‘We zijn een eind klaar met ons werk als mannen zich gaan afvragen of zij nou benoemd zijn omdat ze een man zijn’
Per 1 december treedt prof. dr. Yvonne Benschop (Hoogleraar Organisational Behavior aan de Radboud Universiteit Nijmegen) toe tot het bestuur van het LNVH. We gingen met haar in gesprek over gendergelijkheid, diversiteit, inclusie en haar visie op het LNVH.
Dit gesprek is een mooie gelegenheid om jou (beter) te leren kennen. Kun je allereerst een korte beschrijving geven van je loopbaan en je motivatie om in de academie te werken?
Ik ben geboren en getogen aan de Radboud Universiteit Nijmegen. Daar begon ik ooit als student Politicologie omdat ik mij in die studie ook op Vrouwenstudies zou kunnen richten. In de praktijk bleek dit aanbod wat beperkter dan verwacht, dus besloot ik zelf mijn curriculum samen te stellen zodat ik toch ook Vrouwenstudies kon studeren. Al vrij snel heb ik dit ook gecombineerd met de voorloper van Bedrijfskunde, omdat ik werk en organisaties zag als een van de belangrijkste manieren om meer gelijkheid op het niveau van de samenleving te krijgen, en daar lag ook toen al mijn interesse. Ik zie werk als een plek waar mensen met diverse achtergronden elkaar ontmoeten en samenwerken en daarmee als een potentiele kweekvijver voor een meer gelijke en inclusieve samenleving.

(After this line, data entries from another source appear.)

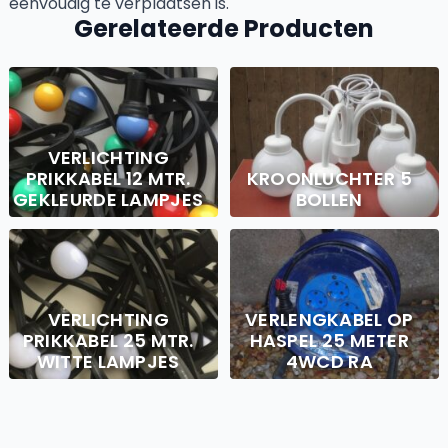
eenvoudig te verplaatsen is.
Gerelateerde Producten
VERLICHTING
PRIKKABEL 12 MTR.
KROONLUCHTER 5
GEKLEURDE LAMPJES
BOLLEN
VERLICHTING
VERLENGKABEL OP
PRIKKABEL 25 MTR.
HASPEL 25 METER
WITTE LAMPJES
4WCD RA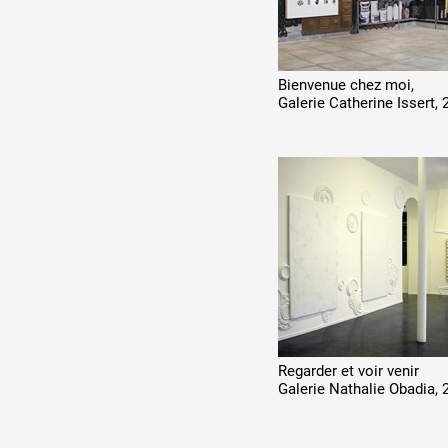
Bienvenue chez moi,
Galerie Catherine Issert, 
Regarder et voir venir
Galerie Nathalie Obadia, 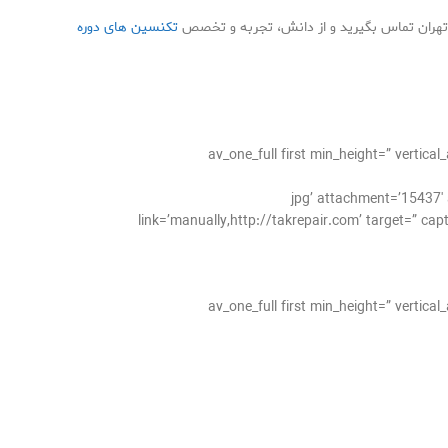
ر تهران تماس بگیرید و از دانش، تجربه و تخصص
تکنسین های دوره
[av_one_full first min_height=” verti
jpg’ attachment=’15437′ attachment_size=’full’ =”
link=’manually,http://takrepair.com’ target=” cap
[av_one_full first min_height=” verti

Mijn plezier in het opdoen van kennis werd herkend door mijn docenten, die mij vervolgens vroegen of ik zou willen overwegen te promoveren. Aangezien ik eerstegeneratiestudent was, had ik niet zo’n goed beeld van wat dat in zou houden, dus ging ik er heel open in. Ik dacht: ik ga het wel proberen, en na vier jaar kan ik alsnog iets anders gaan doen. Maar na twee jaar was wel duidelijk dat de wetenschap mijn hart gestolen had, en ook nooit meer terug zou geven. Ik vond het fantastisch, zowel alle aspecten van het onderzoek doen als het werken met studenten. Ik voelde: ik zit op mijn plek, dit is het. En sindsdien ben ik altijd gebleven.
In je vakgebied, Bedrijfskunde, houd je je bezig met vraagstukken rondom gendergelijkheid, diversiteit en inclusie. Nu worden de termen diversiteit en inclusie vaak samen genoemd, maar ze betekenen niet hetzelfde. Hoe zou je het belang van beide definiëren?
Allereerst vind ik het interessant om te kijken naar waar het begrip ‘diversiteit’ voor staat. Als je kijkt naar de betekenis van de term, dan zijn er twee heel verschillende lijnen. De eerste gaat over vraagstukken van ongelijkheid, al sinds de jaren ‘60 en ‘70 gaat het over seks, gender en racisme. Maar in de jaren ’90 veranderde de toon van het debat rondom diversiteit en werd het beschouwd als bron van individueel verschil wat door organisatie benút zou kunnen worden. Het ging opeens over dat diversiteit goed is voor organisaties, en dat ze er hun voordeel mee kunnen doen. In plaats van dat het ook ging over problemen in organisaties, over processen van discriminatie en het achterstellen van mensen, zonder dat daar een gegronde reden voor is. En juist op dat laatste zou wat mij betreft veel meer gefocust moeten worden.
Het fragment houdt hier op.